Create an authentication backend for custom login in Django

- Andrés Cruz

En español

Create an authentication backend for custom login in Django

At this point you probably know that Django has a login module that is mainly designed to work with the admin; all this is free by simply creating a project in Django, since applications such as admin and login (auth):

INSTALLED_APPS = [
   
    'account',
    'django.contrib.admin',
    'django.contrib.auth',
    'django.contrib.contenttypes',
    'django.contrib.sessions',
    'django.contrib.messages',
    'django.contrib.staticfiles',
]

They come for free when creating a project in Django, now, surely at some point you will be interested in creating a custom process for the login, either to replace the original one, or more interesting, to use it in parallel; for this in our configuration file; settings.py, we have the following section (which we have to add if we want to create a custom login in Django):

AUTHENTICATION_BACKENDS = [
    'django.contrib.auth.backends.ModelBackend',
    'account.authentication.AuthByEmailBackend',
]

In which we can configure our authentication backends or to perform the login, as you want to see it; as you can see, it is a list, an iterable, therefore we can define more than one and this is excellent since Django will go one by one asking for the combination of username and password that we establish in the application one by one, and if the first in the false list goes to the second and so on until they are all covered; As you can see, it is a behavior that allows us to extend the basic operation of a Django application to handle login.

The first backend you define would be the one Django uses by default; the following would be a file that defines a class that we are going to create in this post.

Creating our authentication class (Custom Login)

In this post we are going to see how to create a custom backend with Django; for this, the first thing we have to do is create a class, it's basically all we need, a class that we can then register in the list we saw above our settings.py; this class will be created of course, it is in a file with any name and it can be in any application of your project; for example, an application called:

python manage.py startapp account

In which we are going to create a file called authentication.py with the following content:

from django.contrib.auth.models import User
"""
    Login via email
"""
class AuthByEmailBackend:

    def authenticate(self, request, username=None, password=None):

        try:
            user = User.objects.get(email=username)
            if user.check_password(password):
                return user
        except User.DoesNotExist:
            return None

    def get_user(self, user_id):
        try:
            return User.objects.get(pk=user_id)
        except User.DoesNotExist:
            return None

Explain the above code

As you can see, it is any class, we do not have to inherit from anything, but it does have to have a method with the name authenticate that receives the request, in case you want to pass any additional data, and the username and password are mandatory. .

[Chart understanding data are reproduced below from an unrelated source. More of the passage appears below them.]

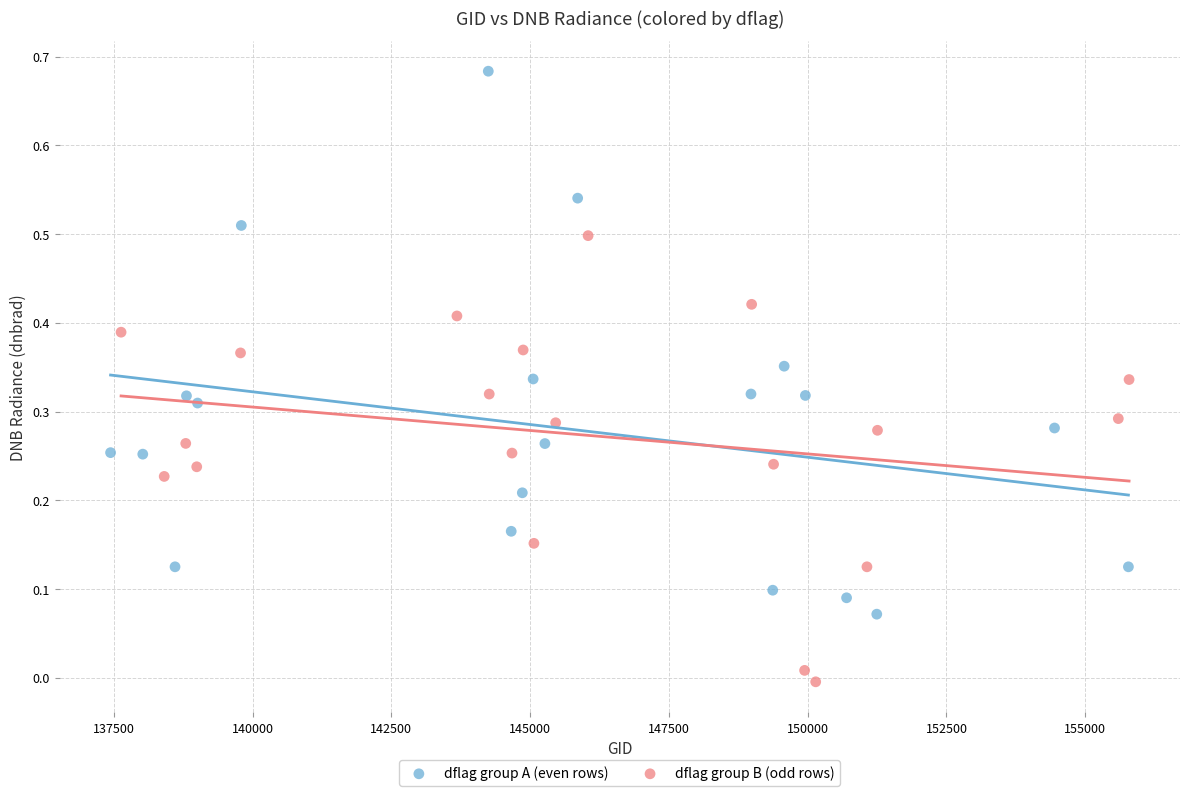

Which series has the widest spread of Y values?

dflag group A (even rows)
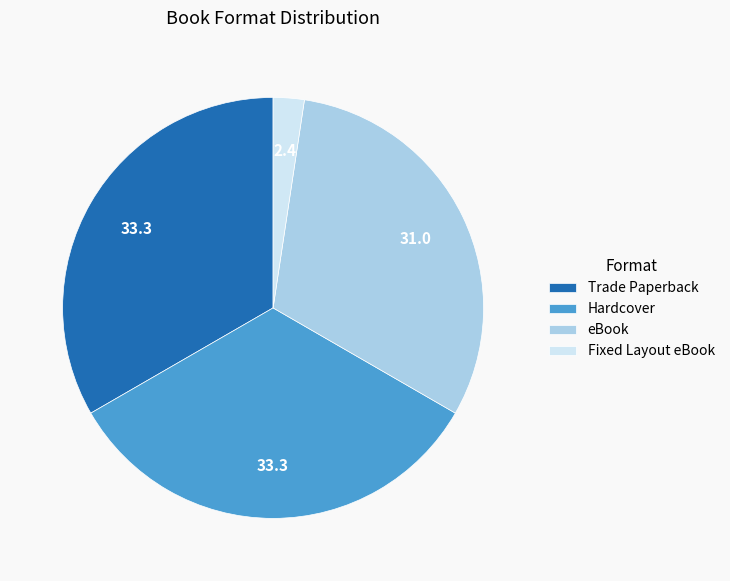

The Fixed Layout eBook slice represents 8% of the pie. True or false?

False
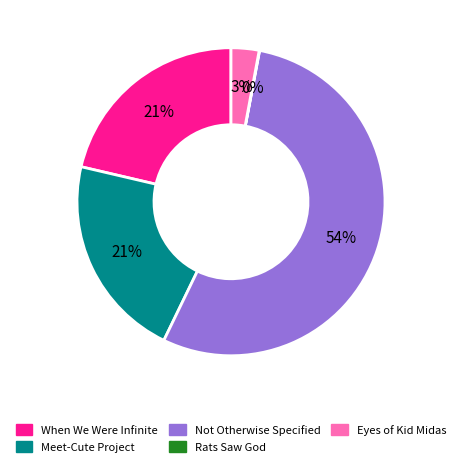

Between Not Otherwise Specified and Meet-Cute Project, which is larger?

Not Otherwise Specified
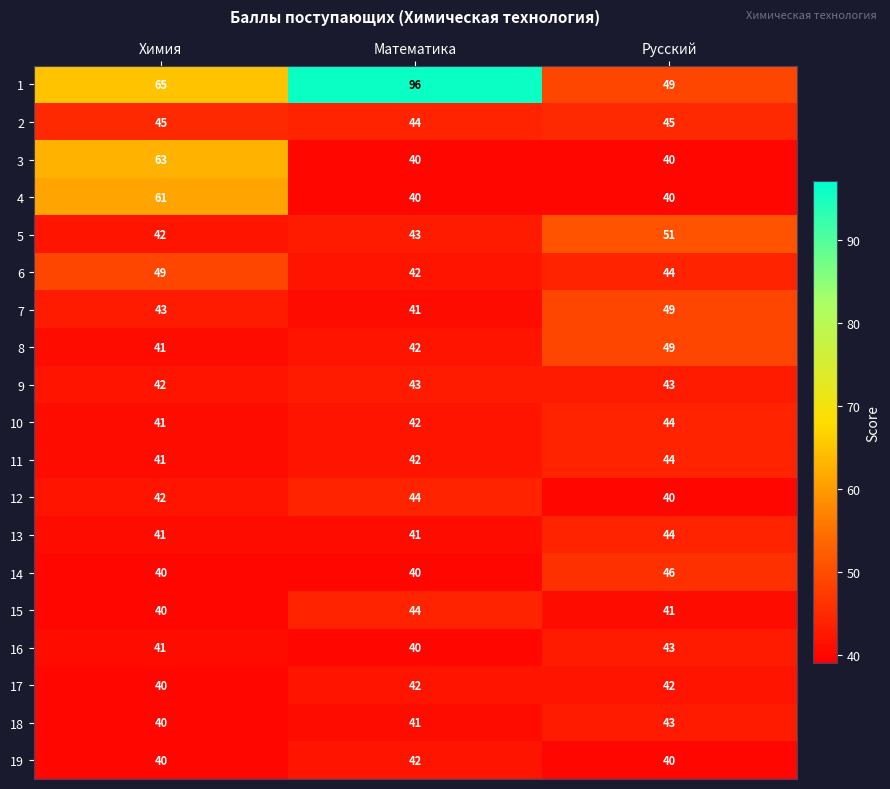

List the labels in order of 10 value, largest first.

Русский, Математика, Химия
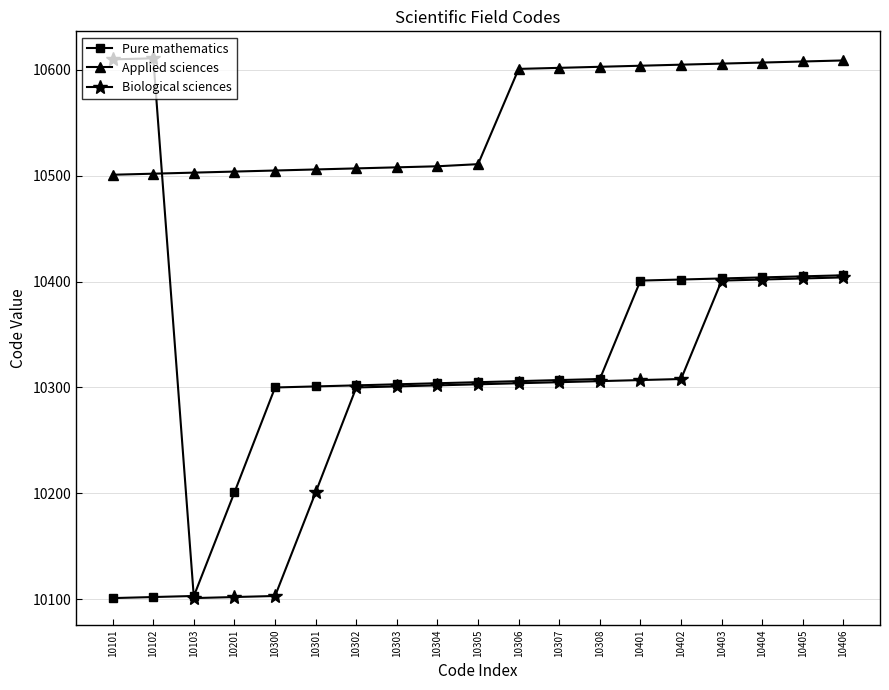

Which series has the largest range (max minus min)?

Biological sciences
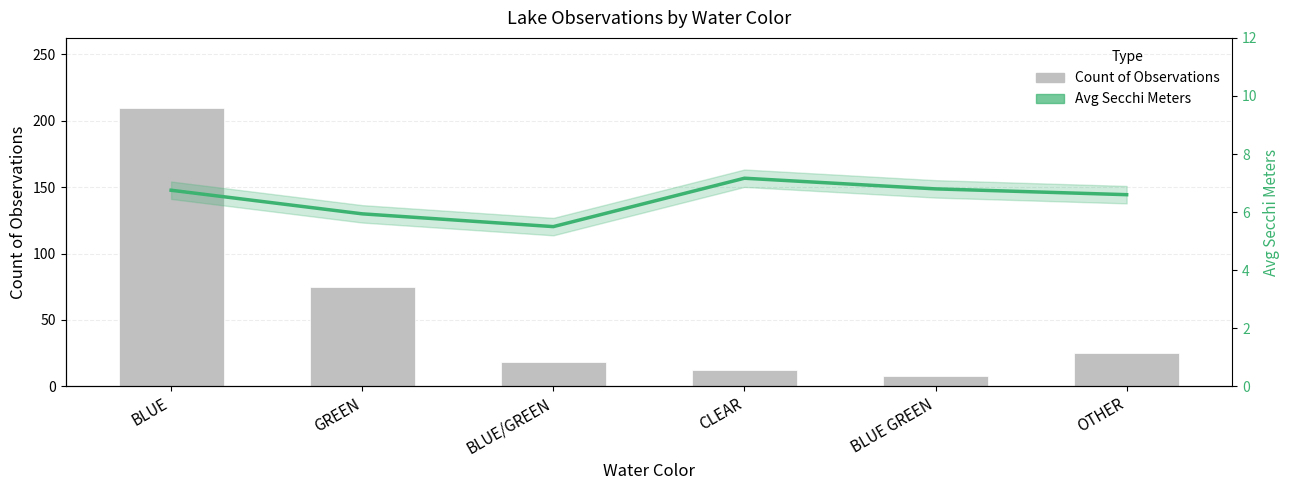

At how many categories does at least one series exceed 17?

4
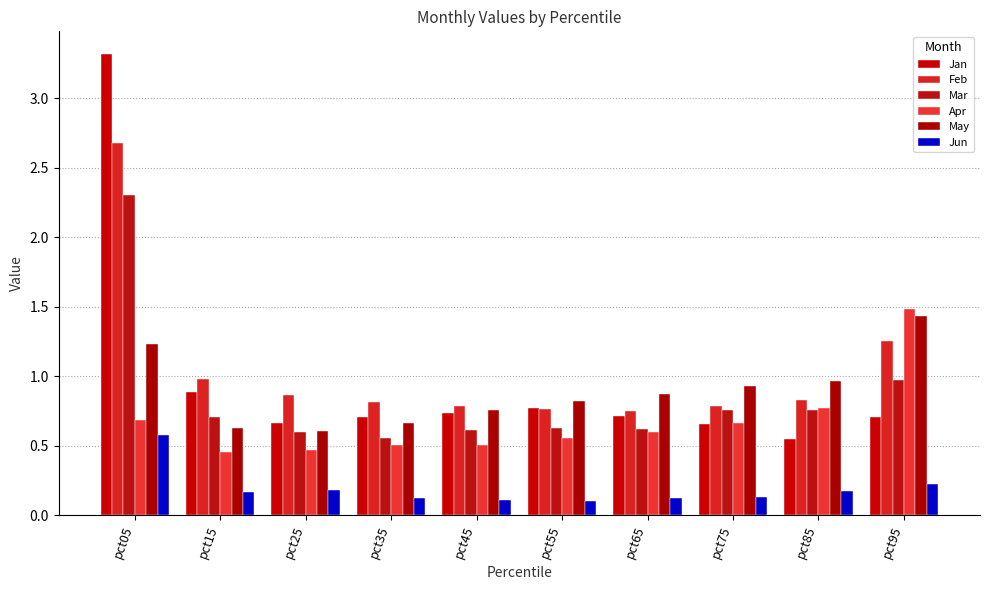

Reading left to right, what are all the values shown in this chart?

Jan: pct05=3.3	pct15=0.9	pct25=0.7	pct35=0.7	pct45=0.7	pct55=0.8	pct65=0.7	pct75=0.7	pct85=0.5	pct95=0.7
Feb: pct05=2.7	pct15=1.0	pct25=0.9	pct35=0.8	pct45=0.8	pct55=0.8	pct65=0.8	pct75=0.8	pct85=0.8	pct95=1.3
Mar: pct05=2.3	pct15=0.7	pct25=0.6	pct35=0.6	pct45=0.6	pct55=0.6	pct65=0.6	pct75=0.8	pct85=0.8	pct95=1.0
Apr: pct05=0.7	pct15=0.5	pct25=0.5	pct35=0.5	pct45=0.5	pct55=0.6	pct65=0.6	pct75=0.7	pct85=0.8	pct95=1.5
May: pct05=1.2	pct15=0.6	pct25=0.6	pct35=0.7	pct45=0.8	pct55=0.8	pct65=0.9	pct75=0.9	pct85=1.0	pct95=1.4
Jun: pct05=0.6	pct15=0.2	pct25=0.2	pct35=0.1	pct45=0.1	pct55=0.1	pct65=0.1	pct75=0.1	pct85=0.2	pct95=0.2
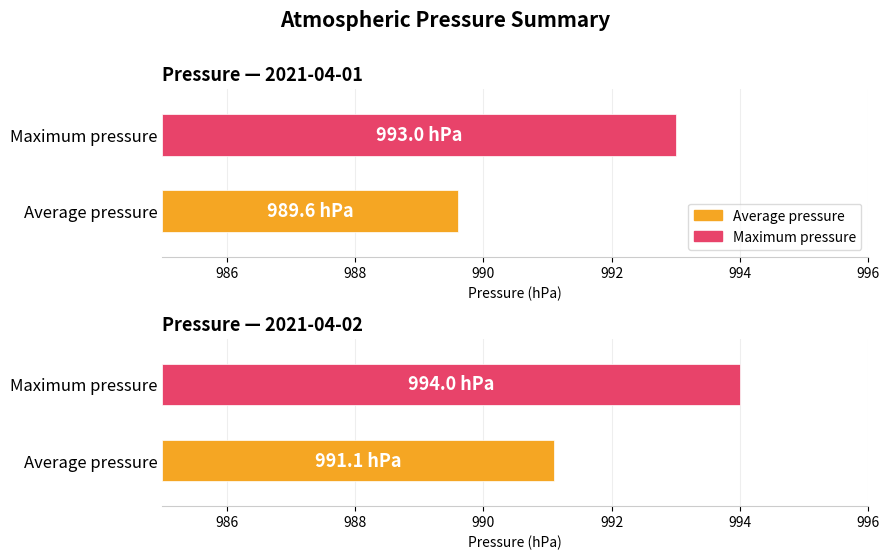

Is it true that the value at 07:00 is 670.0?

False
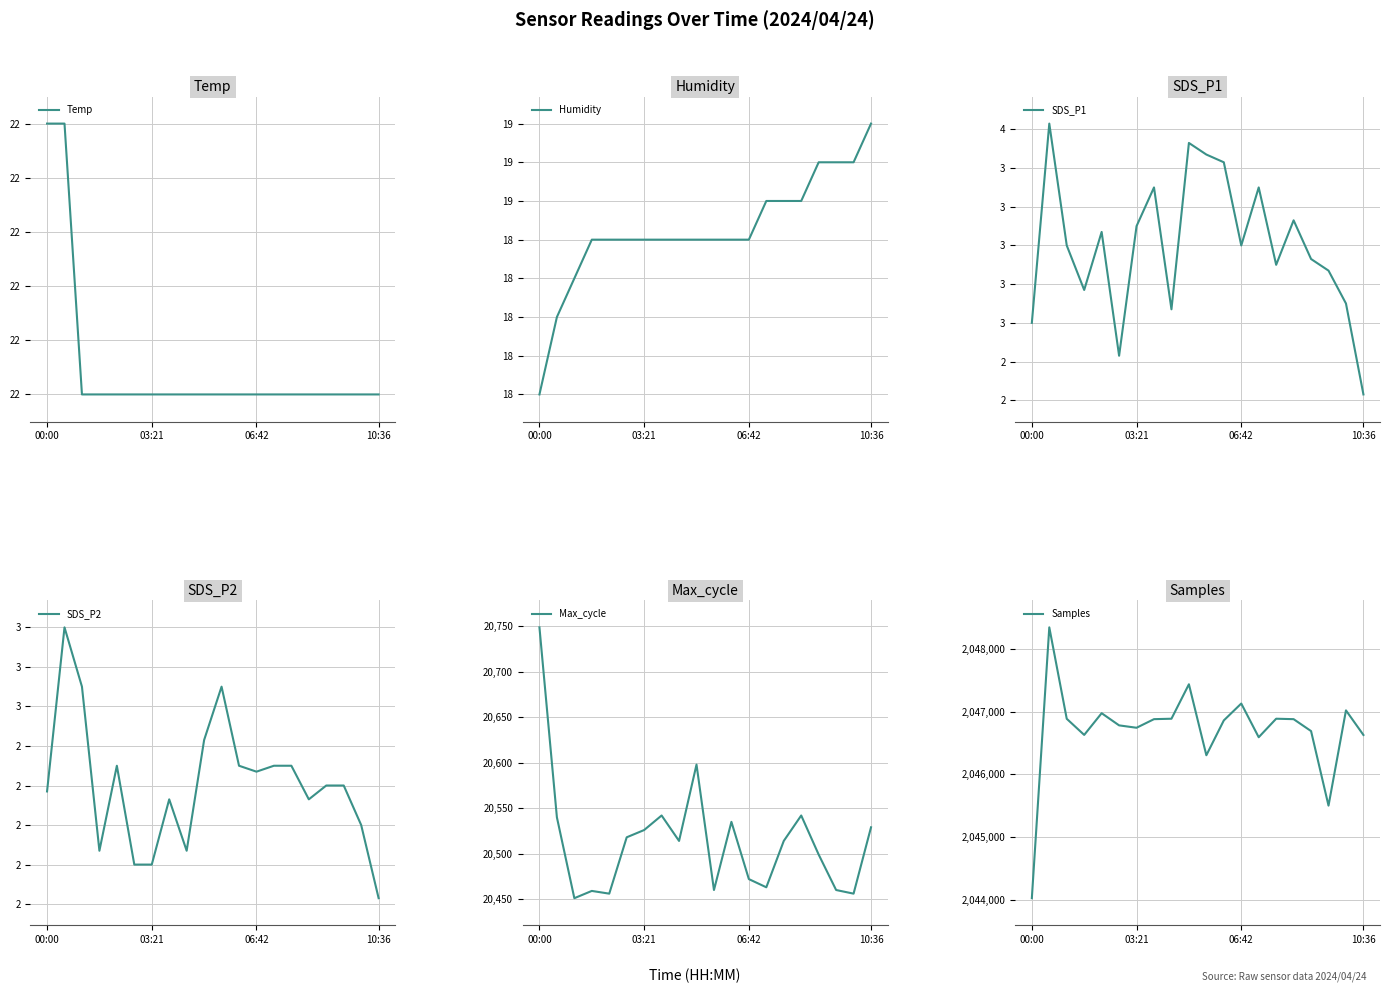

At 7, list the series in order from largest to smallest.

Samples, Max_cycle, Temp, Humidity, SDS_P1, SDS_P2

For the rest, everything remains to do the checks you want to do for the login, in this example, to expand the application, we also search for the email and then we check the hash of the password that Django uses internally for the creation of users; now with this, we go to our settings.py and add the reference to the new class:

AUTHENTICATION_BACKENDS = [
    'django.contrib.auth.backends.ModelBackend',
    'user.authentication.AuthByEmailBackend'
]

Remember that in your custom backend you can define any type of rules to make your custom login.